If you are one of those people who love coffee, you have occasion for both joy and concern.
According to British scientists, moderate consumption of coffee - up to 3 to 4 coffees per day, brings more benefits than harm. Along with this, however, it turns out that the amount of coffee produced can seriously decrease - due to the climate change.
But because of the damage being done to the planet by the primary dark liquid -- oil -- along with other fossil fuels, coffee is in trouble. And so are the farmers who grow it.
Uganda coffee farmer Anthony Khabala said this year's harvest was "not so good."
Up here in the mountains of eastern Uganda, coffee is the most important thing they grow.
Anthony and Vincent Khabala's family have been growing coffee on their farm about 4,000 feet up the slopes of Mount Elgon for generations. Lately, though, they've been having problems they've never had before.
It turns out coffee is as fussy as the people who drink it. It likes the right altitude, the right temperature and the right amounts of rain and sunshine in the right order. It's the Goldilocks of crops that likes things just right.
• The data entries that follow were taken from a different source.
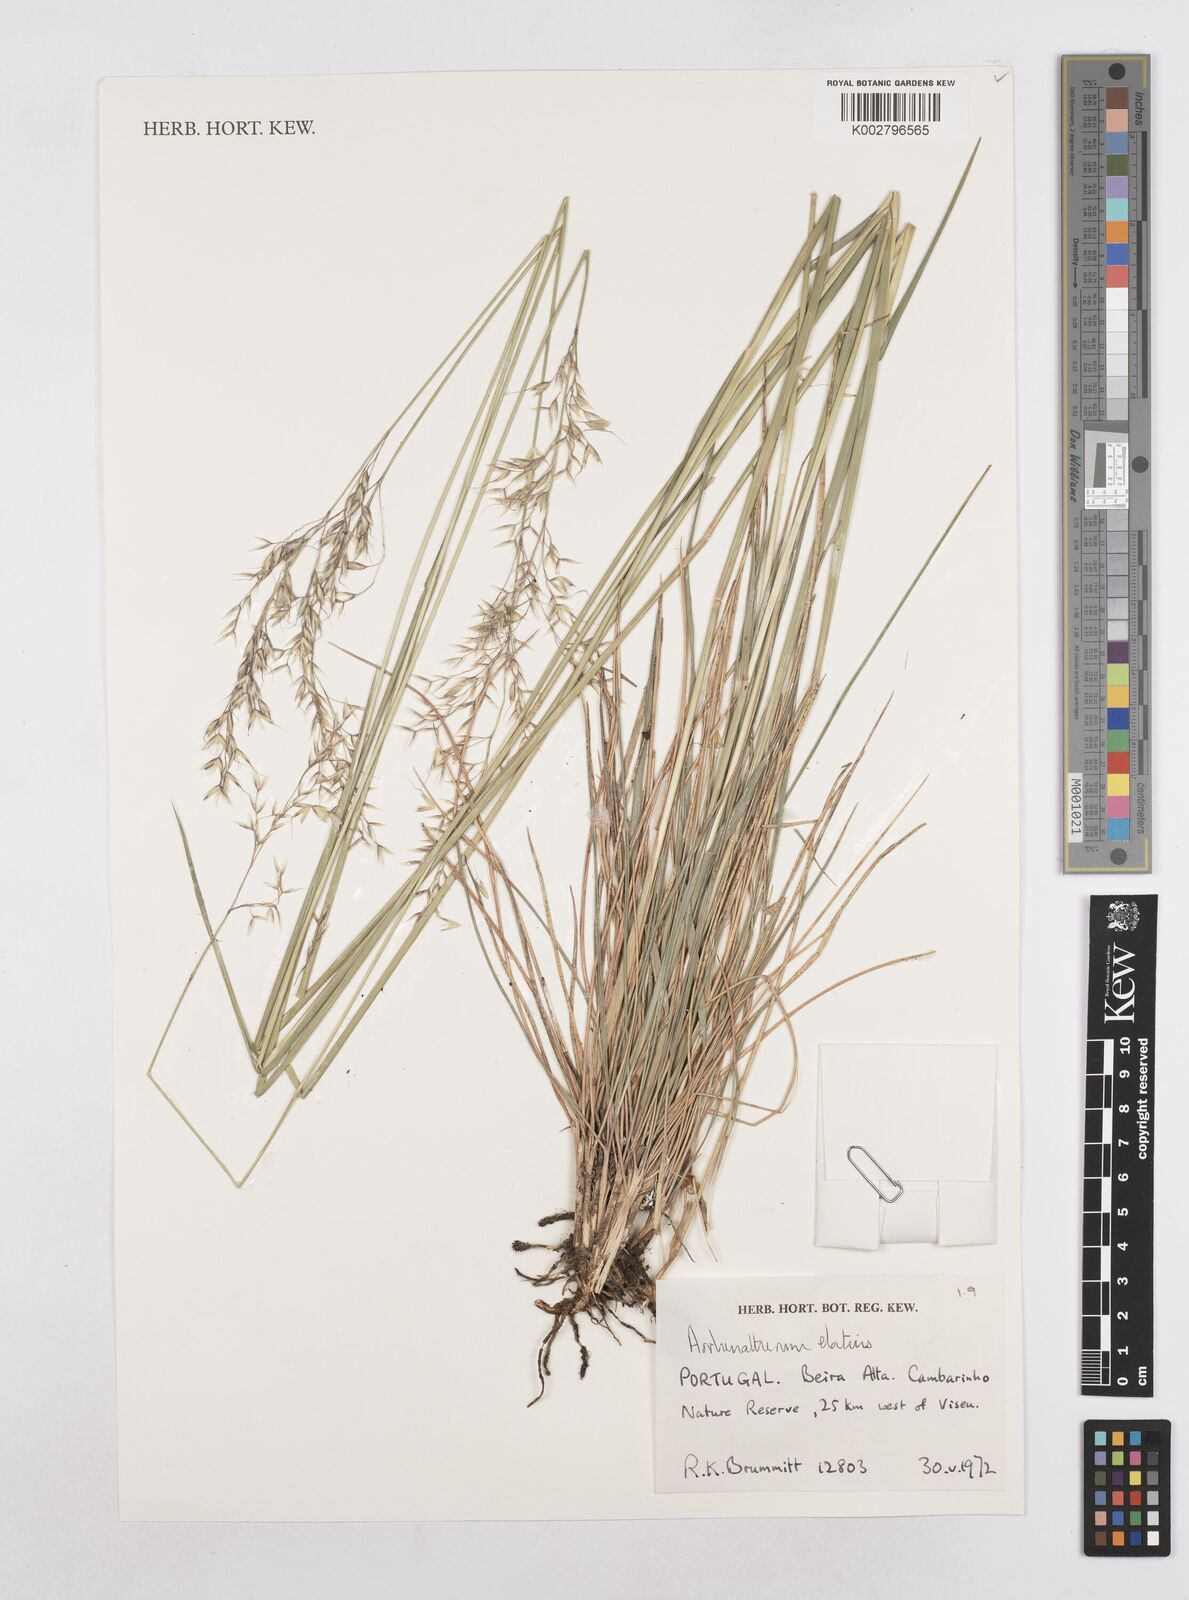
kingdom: Plantae
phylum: Tracheophyta
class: Liliopsida
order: Poales
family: Poaceae
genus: Arrhenatherum
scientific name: Arrhenatherum elatius
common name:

Not enough rain and too much sunshine produces bad fruit.
"Too much sunshine produces bad fruits," Anthony confirmed.
Another farmer. Another farm. Another problem.
This fine white powder is produced by the stem-borer beetle, which Sam Massa says is just one of the pests and diseases that have come up from the valleys as the weather has warmed.
"Ten years back, it was not here," Massa said. "Most of the farms have been destroyed completely, totally by this stem borer."
Coffee yields have been dropping and prices are up by as much as 30 percent in some areas since 2015. More than just the consumer's morning pick-me-up is threatened.
The farmers are caffeine-dependant for another reason: From picking the berries to processing them to drying and sorting the beans and getting them to market -- this is a family business. A family business where every member of the family contributes and where the cash from selling the coffee provides the only income to pay for schools for the kids and for medical care.
There is actually an imbalance in the coffee world, the retail is controlled by the big brands -- the big distributers. But the production comes from little family, almost vegetable-patch sized, farms like this. If production fails here, the big boys can go somewhere else, these people can't go anywhere.
For the people who consume coffee, it's about a drink.
For the people who produce it, and depend on it, it's about life.